Perlahan senyumnya mengembang, selalu begitu. Tempat favoritnya ini selalu bisa melepas segala penatnya dan membuatnya kembali tersenyum senang.

"Kak Bara?" Panggil seorang wanita dari belakang Bara.

Bara sudah amat sangat mengenal suara itu, tanpa menoleh pun dia tahu wanita itu siapa.

"Ada apa Naysila?" Tanya Bara tersenyum, walau tidak bisa di lihat wanita itu--Naysila--.

"Tidak ada apa-apa," kata Naysila tertunduk.

Bara mendenguskan napasnya pelan lalu memutar balikkan tubuhnya. "Kau tahu, kita hanya berdua disini dan kita bisa menimbulkan fitnah Nay," kata Bara tegas.

"Ayah bertanya, kapan kamu ingin mengkhitbah aku?" Tanya Naysila yang masih tertunduk.

"Aku belum meminta izin ke Abi dan Umi," kata Bara yang juga tertunduk.

"Selalu seperti itu, apa memang kamu hanya ingin mempermainkan perasaanku kak Bara?" Kata Naysila yang langsung menatap Bara, air matanya mengalir lembut di pipinya.

"Bukan begitu maksudku Nay, aku mencintaimu," kata Bara menatap Naysila sekilas lalu tertunduk kembali.

Rasanya ia sangat begitu menyesal telah membuat orang yang ia cintai menangis karna dirinya. Mungkin jika sudah halal saat itu juga Bara ingin memeluknya dan meredakan tangisan Naysila. Tapi semua itu ia tahan.

tidak boleh Bara!

"Lalu kenapa kamu tidak juga mengkhitbah aku secepatnya?" Tanya Naysila terdengar lirih.

"A--aku hanya sedang memantaskan diriku dulu, Nay," kata Bara pelan.

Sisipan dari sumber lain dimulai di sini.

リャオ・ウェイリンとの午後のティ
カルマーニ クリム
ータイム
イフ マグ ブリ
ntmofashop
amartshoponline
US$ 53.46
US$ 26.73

"Tidak usah menjadi sempurna kak Bara, tidak ada manusia yang sempurna di dunia ini. Aku hanya ingin kita berjalan berdampingan, bersama-sama untuk menuju jalan yang lebih baik. Tidak ada yang di depan dan tidak ada yang di belakang, agar tidak ada yang saling meninggalkan," kata Naysila tertunduk dengan kedua tangannya menutup wajahnya bermaksud menahan tangisannya.

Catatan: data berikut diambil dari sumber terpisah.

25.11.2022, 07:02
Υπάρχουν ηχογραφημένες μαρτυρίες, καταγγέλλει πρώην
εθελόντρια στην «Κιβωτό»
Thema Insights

"Baiklah, aku akan segera meminta izin kepada Abi dan Umi," kata Bara tersenyum memandang Naysila. "Jangan menagis, kakak tidak membawa uang untuk membelikanmu balon dan lolipop," kata Bara.

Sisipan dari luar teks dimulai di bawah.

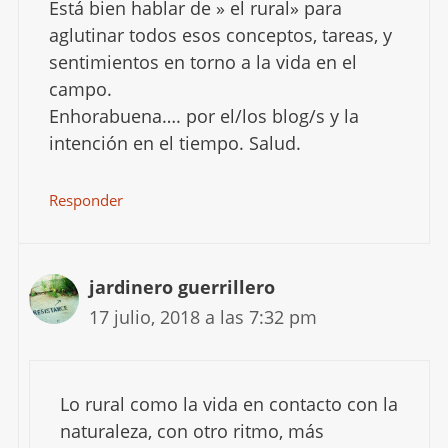
Está bien hablar de » el rural» para
aglutinar todos esos conceptos, tareas, y
sentimientos en torno a la vida en el
campo.
Enhorabuena…. por el/los blog/s y la
intención en el tiempo. Salud.
Responder
jardinero guerrillero
17 julio, 2018 a las 7:32 pm
Lo rural como la vida en contacto con la
naturaleza, con otro ritmo, más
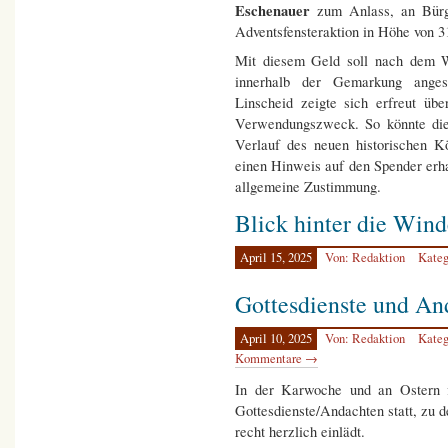
Eschenauer
zum Anlass, an Bürge
Adventsfensteraktion in Höhe von 3
Mit diesem Geld soll nach dem W
innerhalb der Gemarkung angesc
Linscheid zeigte sich erfreut üb
Verwendungszweck. So könnte die
Verlauf des neuen historischen K
einen Hinweis auf den Spender erha
allgemeine Zustimmung.
Blick hinter die Win
April 15, 2025
Von: Redaktion
Kateg
Gottesdienste und An
April 10, 2025
Von: Redaktion
Kateg
Kommentare →
In der Karwoche und an Ostern 
Gottesdienste/Andachten statt, zu d
recht herzlich einlädt.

Naysila sempat terkekeh disela tangisnya, kemudian ia mengangkat wajahnya menatap Bara tersenyum. "Terimakasih," katanya yang langsung tertunduk.

* * *

Usai sholat isya berjamaah di masjid Bara dan Adam jalan berdampingan ke rumah, pasti Fatimah sudah menunggunya di rumah untuk segera makan malam.

"Abi, Bara ingin bicara sama Abi," kata Bara di tengah perjalanannya.

"Abi pun juga ingin bicara sama kamu nanti," kata Bara tersenyum penuh arti.

"Bicara apa Abi?" Tanya Bara penasaran.

"Toh ya kamu kepo banget sih, ya nanti saja lah di rumah," kata Adam terkekeh.

Bara hanya mendengus kesal dan mengeleng-gelengkan kepalanya pelan. "Abi ini gaya banget sih, kayak tau aja apa artinya kepo?" Tanya Bara sembari melirik Adam.

"Ya tau dong, gini-gini Abi juga sedikit tau bahasa anak jaman sekarang, ya sama aja kayak jaman Abi dulu. Abi kamu ini gaul nak, masa anaknya gak gaul sih," kata Adam terkekeh.

Adam menghentikan langkahnya dan menatap Adam tak percaya, yang sudah berjalan jauh di depannya.

Ini bener Abi? Kok jadi begini sih? Batin Bara menggelengkan kepalanya pelan.

"Bara cepet! Abi sudah lapar gak tahan ingin makan masakkan Umi kamu itu," protes Adam ketika melihat Bara jauh di belakangnya.

"Iya Abi, sebentar," kata Bara.

Abi mau ngomong apa, ya? Pasti ngomongin pasangan, toh aku kan juga mau minta izin Abi buat khitbah orang, jadi kalau nanya soal pasangan aku jawabnya mudah pasti. Batin Bara bersorak-sorak.